(Records supplied)
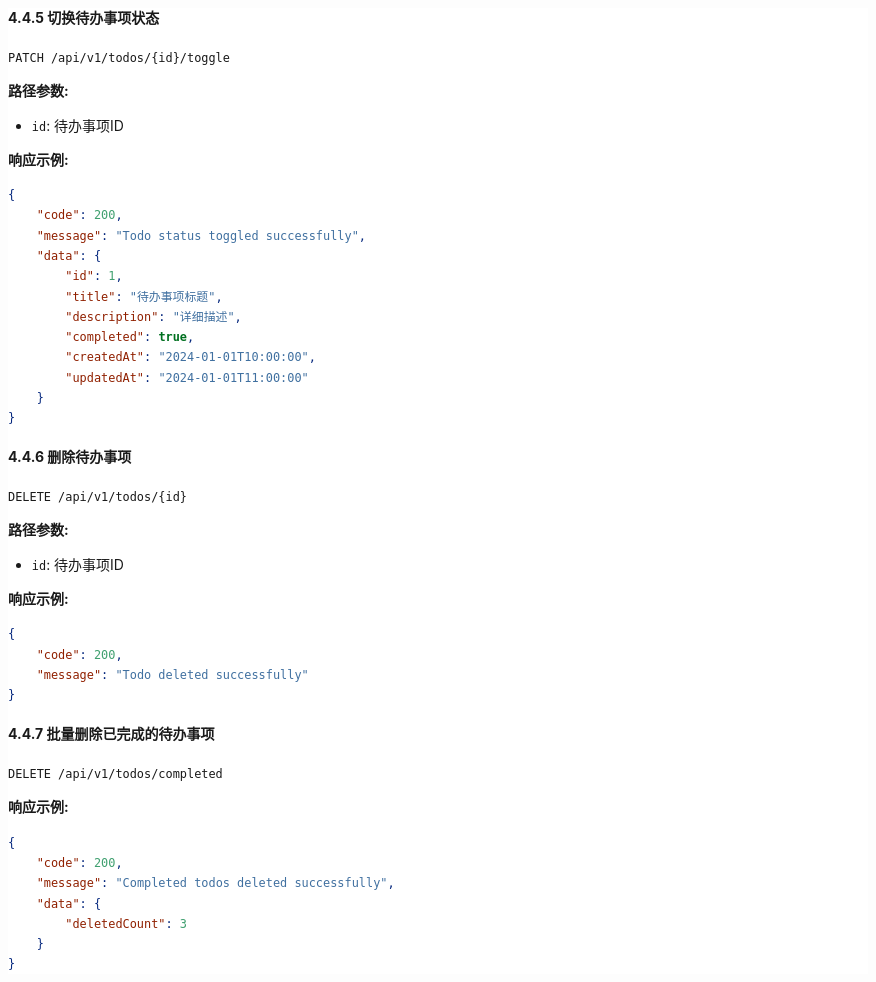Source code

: #### 4.4.5 切换待办事项状态
```
PATCH /api/v1/todos/{id}/toggle
```

**路径参数:**
- `id`: 待办事项ID

**响应示例:**
```json
{
    "code": 200,
    "message": "Todo status toggled successfully",
    "data": {
        "id": 1,
        "title": "待办事项标题",
        "description": "详细描述",
        "completed": true,
        "createdAt": "2024-01-01T10:00:00",
        "updatedAt": "2024-01-01T11:00:00"
    }
}
```

#### 4.4.6 删除待办事项
```
DELETE /api/v1/todos/{id}
```

**路径参数:**
- `id`: 待办事项ID

**响应示例:**
```json
{
    "code": 200,
    "message": "Todo deleted successfully"
}
```

#### 4.4.7 批量删除已完成的待办事项
```
DELETE /api/v1/todos/completed
```

**响应示例:**
```json
{
    "code": 200,
    "message": "Completed todos deleted successfully",
    "data": {
        "deletedCount": 3
    }
}
```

(What is expected)
In the copy, leave out the pictures and restate the records exactly.

(Response box)
Source code

: #### 4.4.5 切换待办事项状态
```
PATCH /api/v1/todos/{id}/toggle
```

**路径参数:**
- `id`: 待办事项ID

**响应示例:**
```json
{
    "code": 200,
    "message": "Todo status toggled successfully",
    "data": {
        "id": 1,
        "title": "待办事项标题",
        "description": "详细描述",
        "completed": true,
        "createdAt": "2024-01-01T10:00:00",
        "updatedAt": "2024-01-01T11:00:00"
    }
}
```

#### 4.4.6 删除待办事项
```
DELETE /api/v1/todos/{id}
```

**路径参数:**
- `id`: 待办事项ID

**响应示例:**
```json
{
    "code": 200,
    "message": "Todo deleted successfully"
}
```

#### 4.4.7 批量删除已完成的待办事项
```
DELETE /api/v1/todos/completed
```

**响应示例:**
```json
{
    "code": 200,
    "message": "Completed todos deleted successfully",
    "data": {
        "deletedCount": 3
    }
}
```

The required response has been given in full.